Dogfish Head And Sierra Nevada Team Up To Brew Rhizing Bines IPA

As Sierra Nevada expands into its new North Carolina facility, lots of staff and equipment are making the trip across the country from its Chico, Calif., home. The brewery is taking advantage of this by creating its second collaboration beer with Delaware-based Dogfish Head.

The East-meets-West beer will be called Rhizing Bines, and will be an Imperial IPA made from Carolina heirloom wheat grown at Anson Mills. Yeasts from both breweries will be used, and the beer will be double-hopped. The ale is expected to clock in at a buzzy 8 percent ABV, with 70 IBUs.

That relatively high score on the bitterness scale comes from all the hops. As is Dogfish's signature, the brew will be continually hopped during the boil with floral and citrusy Bravo hops. It will then be dry-hopped with an experimental hop known as Hop 644 using one of Sierra Nevada's "Hop Torpedos" that is making its way down to North Carolina.

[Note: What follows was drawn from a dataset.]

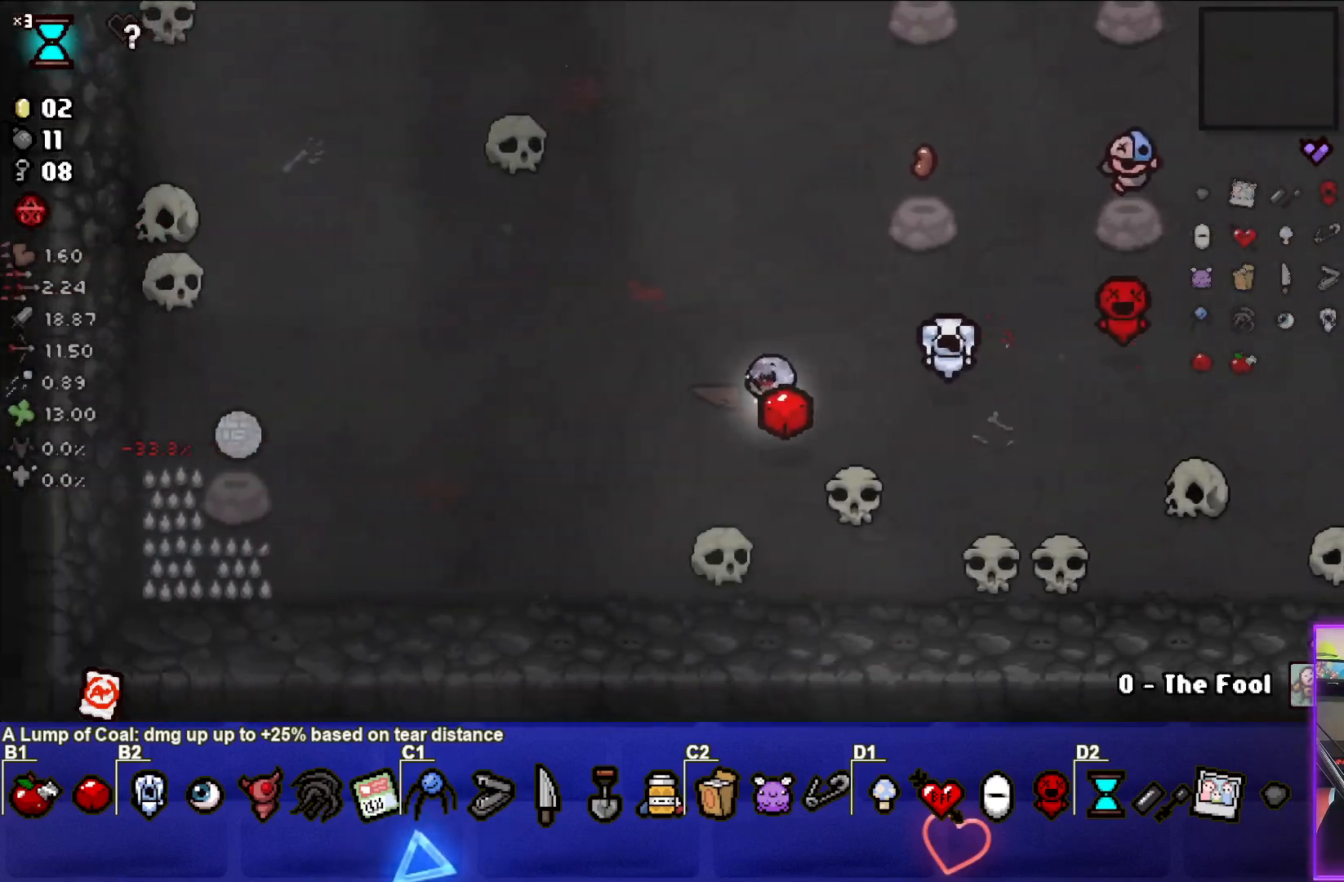
{"buttons": [], "left_stick": "up-left", "right_stick": "center", "events": [[33, "left_stick", "up-left"]]}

The somewhat amusing name of the beer is illustrated on the label, and is meant to exemplify the collaboration between the two family-owned breweries. The bonds between the two start at the root — or rhizome, the underground "stem" from which hops grow — and continues up through the winding bines (similar to vines, but a climb up by winding in a helix around a support, as opposed to using tendrils and suckers to scale a surface).

Rhizing Bines is expected to become available in February 2013 and will be distributed wherever Dogfish Head beers are sold.